**Actividad 1:**
Copia tal cual las líneas del listado desde la que contiene "Question: Based on" hasta el final del listado, ambas incluidas.

Se ordenaba entonces retirar las momias para que no fueran exhibidas, amenazando incluso con la clausura del lugar en caso de no acatar esta orden, ya que, según el informe del Obispado: «La exposición pública de las momias relacionándolas con la Inquisición constituye, sin duda, un acto continuado gravemente injurioso».

Se impedía, por tanto, cualquier posibilidad de estudio de los cuerpos. Sin embargo, de forma aventurada, se negaba cualquier relación con la Inquisición, pese a la existencia de firmes indicios que afianzaban dicha teoría.

Para terminar, antes del sello del Obispado y la firma de León Chicote, aparecía una última frase a modo de conclusión y amenaza: «Quien profana una cosa sagrada, mueble o inmueble, debe ser castigado con una pena justa».

Si bien aquel documento parecía dejar clara la intención del Obispado con respecto a la exhibición de las momias, no podía terminar mi investigación sin haber visto con mis propios ojos a sus auténticas protagonistas. Por ello, antes de mi viaje a Cuenca, me puse en contacto con el obispado solicitando un permiso para ver aquellos cuerpos. Tras varios días se pusieron en contacto conmigo para solicitarme que redactara un escrito que ellos estudiarían y valorarían en la próxima sesión ordinaria del mes.

**Los datos:**
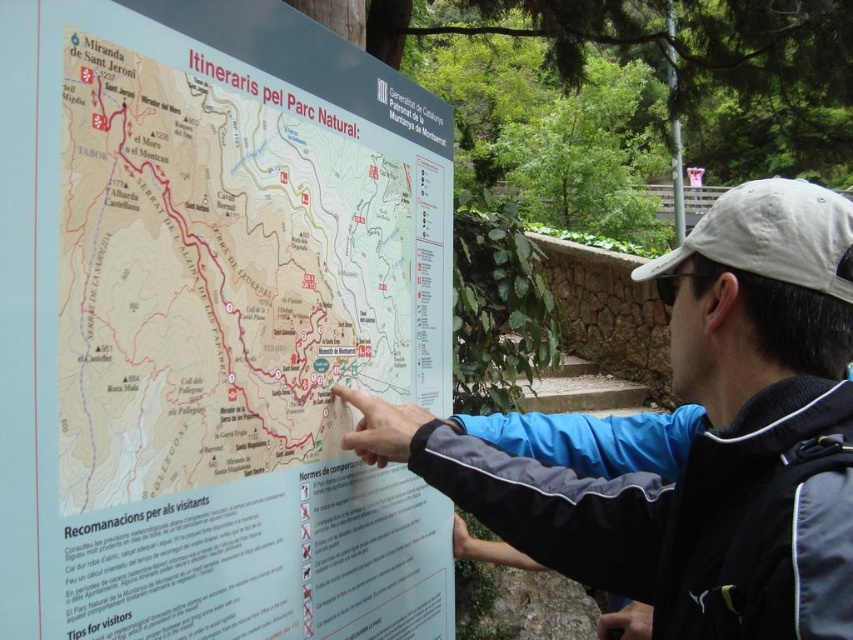
You are a hiker planning to follow the trail indicated by the light blue plastic sign at center and the blue fabric jacket at center. Since you need to know which item is narrower to decide your path, can you determine which one is narrower?

The light blue plastic sign at center is narrower than the blue fabric jacket at center because its width is less than the jacket.

You are standing at the point where the man is pointing on the map. You want to place a new light blue plastic sign at center. According to the map, what are the coordinates where you should place it?

The light blue plastic sign at center should be placed at coordinates point (x=213, y=324) as stated in the map description.

You are a hiker who needs to read the information on the light blue plastic sign at center and the blue fabric jacket at center. Which object is positioned to the left of the other?

The light blue plastic sign at center is to the left of the blue fabric jacket at center.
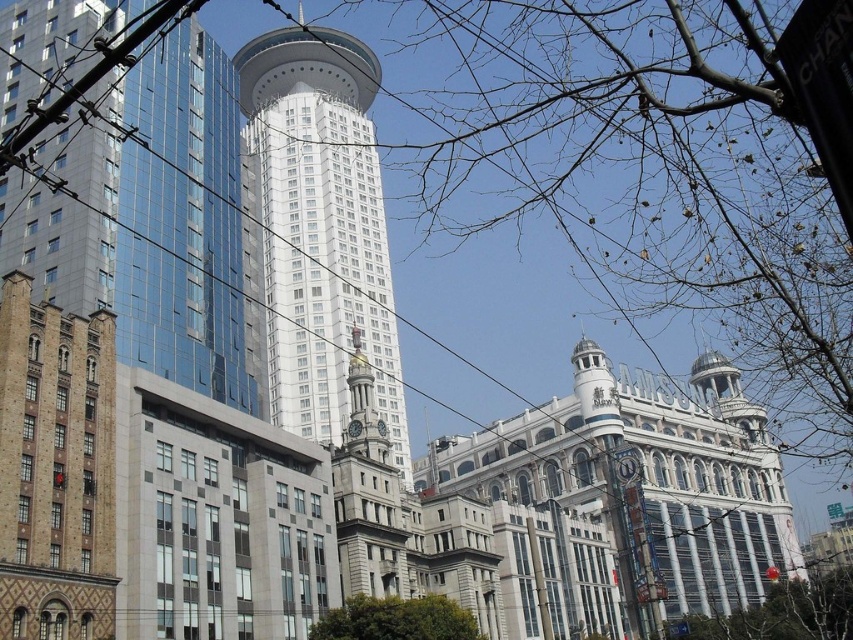
Question: Which point appears farthest from the camera in this image?

Choices:
 (A) (767, 596)
 (B) (288, 64)
 (C) (471, 636)
 (D) (370, 557)

Answer: (B)

Question: Which object appears closest to the camera in this image?

Choices:
 (A) bare branches at lower right
 (B) gold ornate clock tower at center
 (C) white glass tower at center

Answer: (B)

Question: Can you confirm if white glass tower at center is smaller than gold ornate clock tower at center?

Choices:
 (A) yes
 (B) no

Answer: (B)

Question: Does gold ornate clock tower at center have a lesser width compared to green leafy tree at lower center?

Choices:
 (A) yes
 (B) no

Answer: (A)

Question: Is bare branches at lower right positioned at the back of green leafy tree at lower center?

Choices:
 (A) yes
 (B) no

Answer: (A)

Question: Based on their relative distances, which object is farther from the white glass tower at center?

Choices:
 (A) gold ornate clock tower at center
 (B) green leafy tree at lower center
 (C) bare branches at lower right

Answer: (C)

**Actividad 2:**
Reescribe de forma más breve el párrafo del texto sobre las momias que empieza con "Si bien aquel documento", conservando sus datos principales.

**Respuesta 1:**
Question: Based on their relative distances, which object is farther from the white glass tower at center?

Choices:
 (A) gold ornate clock tower at center
 (B) green leafy tree at lower center
 (C) bare branches at lower right

Answer: (C)

**Respuesta 2:**
Aunque el documento dejaba clara la postura del Obispado sobre la exhibición de las momias, la investigación no podía cerrarse sin ver los cuerpos en persona. Por eso, antes de viajar a Cuenca, se pidió permiso al obispado para verlos. Días después, el obispado solicitó un escrito, que estudiaría y valoraría en la siguiente sesión ordinaria del mes.